(Recorded data)
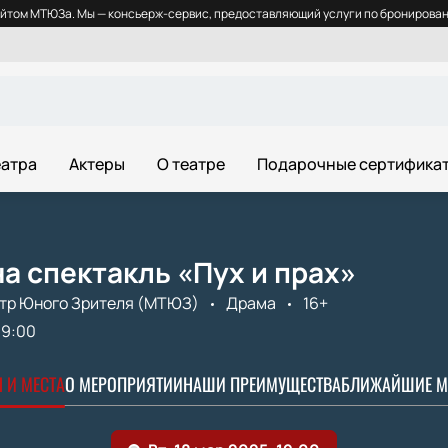
йтом МТЮЗа. Мы — консьерж-сервис, предоставляющий услуги по бронировани
еатра
Актеры
О театре
Подарочные сертифика
а спектакль «Пух и прах»
тр Юного Зрителя (МТЮЗ)
Драма
16+
19:00
 И МЕСТА
О МЕРОПРИЯТИИ
НАШИ ПРЕИМУЩЕСТВА
БЛИЖАЙШИЕ М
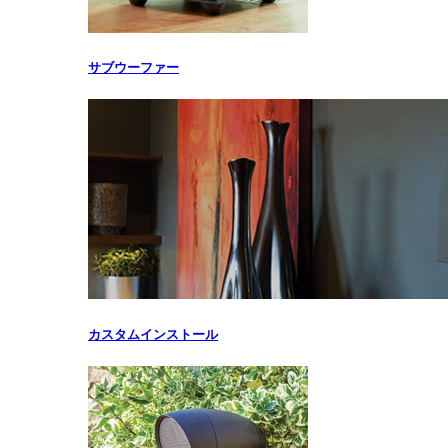
サブウーファー
カスタムインストール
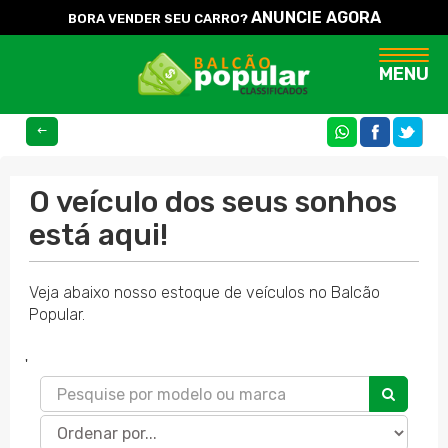
ANUNCIE AGORA
BORA VENDER SEU CARRO?
Naveg
MENU
COMPARTILHE
O veículo dos seus sonhos
está aqui!
Veja abaixo nosso estoque de veículos no Balcão
Popular.
'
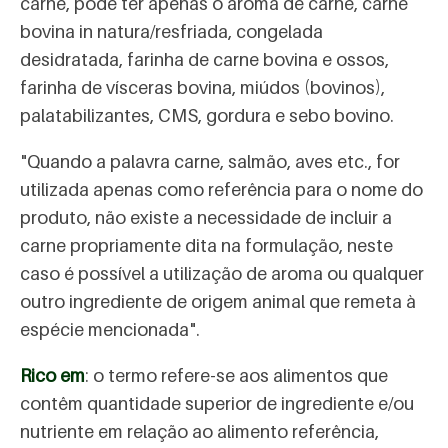
carne, pode ter apenas o aroma de carne, carne
bovina in natura/resfriada, congelada
desidratada, farinha de carne bovina e ossos,
farinha de vísceras bovina, miúdos (bovinos),
palatabilizantes, CMS, gordura e sebo bovino.
"Quando a palavra carne, salmão, aves etc., for
utilizada apenas como referência para o nome do
produto, não existe a necessidade de incluir a
carne propriamente dita na formulação, neste
caso é possível a utilização de aroma ou qualquer
outro ingrediente de origem animal que remeta à
espécie mencionada".
Rico em
: o termo refere-se aos alimentos que
contêm quantidade superior de ingrediente e/ou
nutriente em relação ao alimento referência,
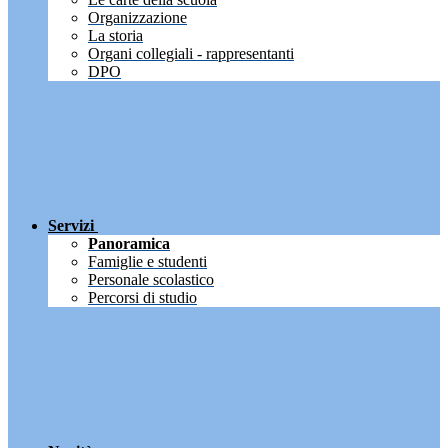
Organizzazione
La storia
Organi collegiali - rappresentanti
DPO
Servizi
Panoramica
Famiglie e studenti
Personale scolastico
Percorsi di studio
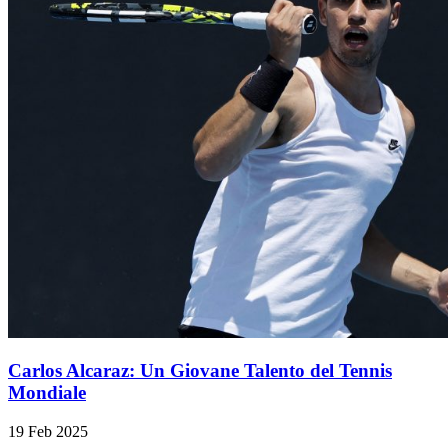
Carlos Alcaraz: Un Giovane Talento del Tennis
Mondiale
19 Feb 2025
(End Recorded data)
◆ **Problem requirements**: Which lines in the records contain the word "referência"? Copy each one.

◆ **Answer space**:
utilizada apenas como referência para o nome do
nutriente em relação ao alimento referência,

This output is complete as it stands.